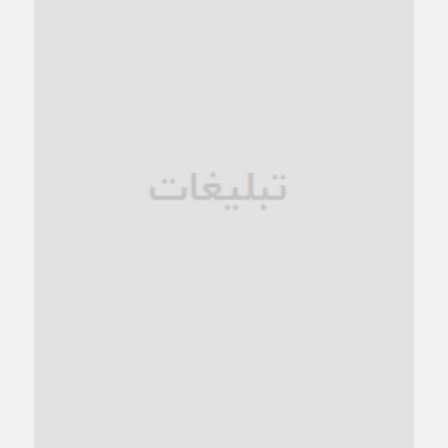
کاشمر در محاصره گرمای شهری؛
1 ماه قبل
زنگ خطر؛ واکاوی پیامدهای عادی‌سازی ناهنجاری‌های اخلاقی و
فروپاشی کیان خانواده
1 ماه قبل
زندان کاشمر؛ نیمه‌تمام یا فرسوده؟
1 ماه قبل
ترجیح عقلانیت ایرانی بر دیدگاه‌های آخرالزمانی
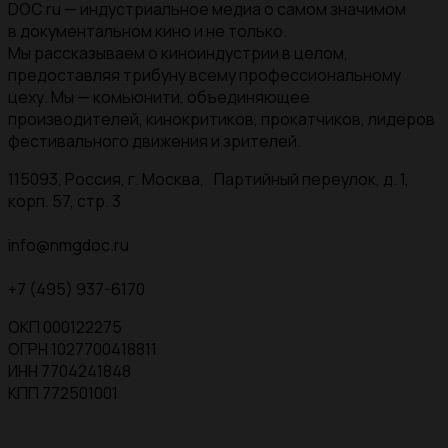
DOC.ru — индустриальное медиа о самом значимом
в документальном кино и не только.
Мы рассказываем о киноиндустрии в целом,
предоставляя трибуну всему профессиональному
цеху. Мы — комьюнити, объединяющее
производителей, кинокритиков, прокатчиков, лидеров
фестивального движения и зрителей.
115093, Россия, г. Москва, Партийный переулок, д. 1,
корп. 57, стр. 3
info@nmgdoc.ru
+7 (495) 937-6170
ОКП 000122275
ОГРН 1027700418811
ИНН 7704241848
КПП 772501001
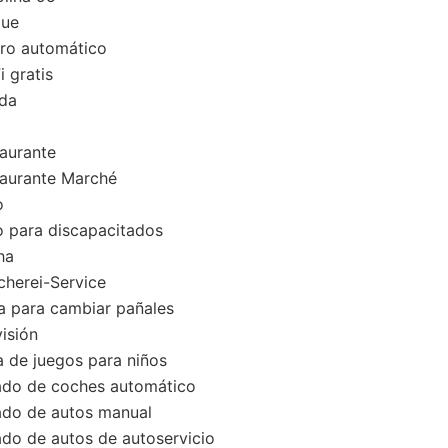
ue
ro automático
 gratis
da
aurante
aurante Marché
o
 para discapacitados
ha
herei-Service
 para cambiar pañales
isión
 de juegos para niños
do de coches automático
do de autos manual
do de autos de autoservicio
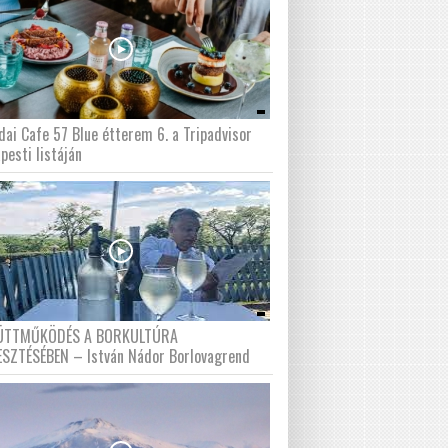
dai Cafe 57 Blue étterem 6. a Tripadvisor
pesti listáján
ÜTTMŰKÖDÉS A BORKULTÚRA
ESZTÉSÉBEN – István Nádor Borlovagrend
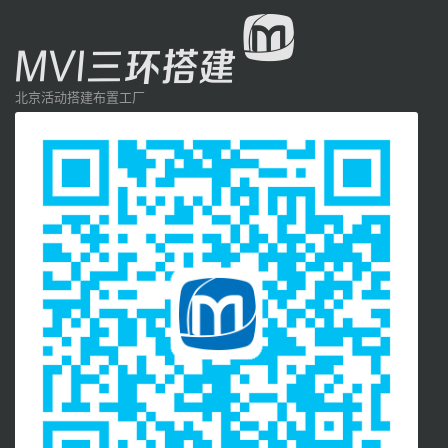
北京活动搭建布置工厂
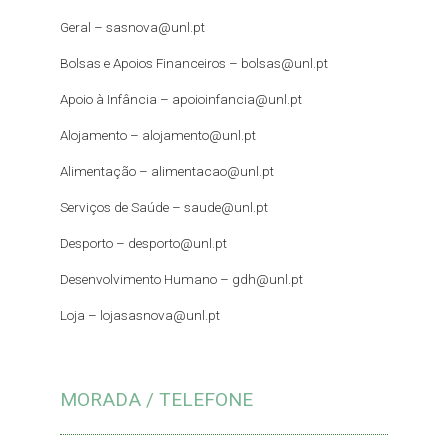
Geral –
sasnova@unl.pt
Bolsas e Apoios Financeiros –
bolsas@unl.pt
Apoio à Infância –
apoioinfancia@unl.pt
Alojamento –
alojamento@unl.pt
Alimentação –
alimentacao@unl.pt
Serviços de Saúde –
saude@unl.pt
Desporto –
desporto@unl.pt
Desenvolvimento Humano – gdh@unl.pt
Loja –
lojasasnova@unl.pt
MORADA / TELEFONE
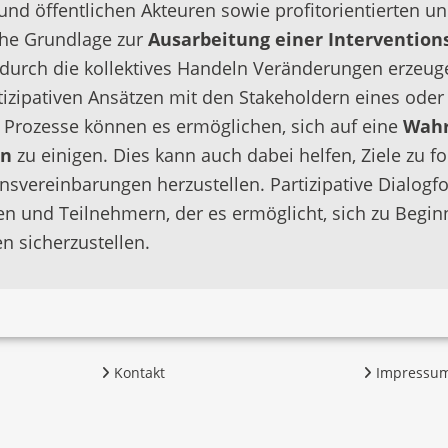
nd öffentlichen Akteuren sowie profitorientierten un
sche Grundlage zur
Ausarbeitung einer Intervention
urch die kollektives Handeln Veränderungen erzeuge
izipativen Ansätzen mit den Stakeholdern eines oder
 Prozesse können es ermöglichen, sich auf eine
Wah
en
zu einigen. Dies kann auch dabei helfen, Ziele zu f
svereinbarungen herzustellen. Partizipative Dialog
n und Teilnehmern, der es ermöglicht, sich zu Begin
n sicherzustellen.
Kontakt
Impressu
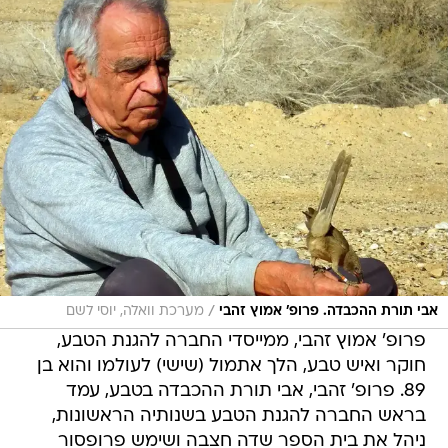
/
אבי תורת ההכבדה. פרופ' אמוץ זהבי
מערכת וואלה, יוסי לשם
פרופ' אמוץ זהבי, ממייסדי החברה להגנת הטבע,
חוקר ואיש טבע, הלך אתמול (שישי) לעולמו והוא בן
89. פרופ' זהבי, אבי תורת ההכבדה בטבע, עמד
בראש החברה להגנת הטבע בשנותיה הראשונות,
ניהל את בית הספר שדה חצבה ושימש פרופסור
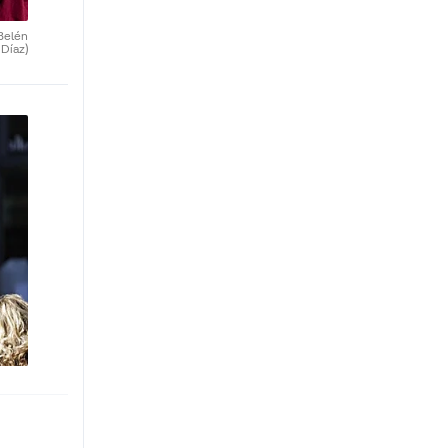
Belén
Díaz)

▸ **What to do**: Scan the material above. Copy each line that holds the word "para".

▸ **Solution to this task**:
 para discapacitados
 para cambiar pañales
 de juegos para niños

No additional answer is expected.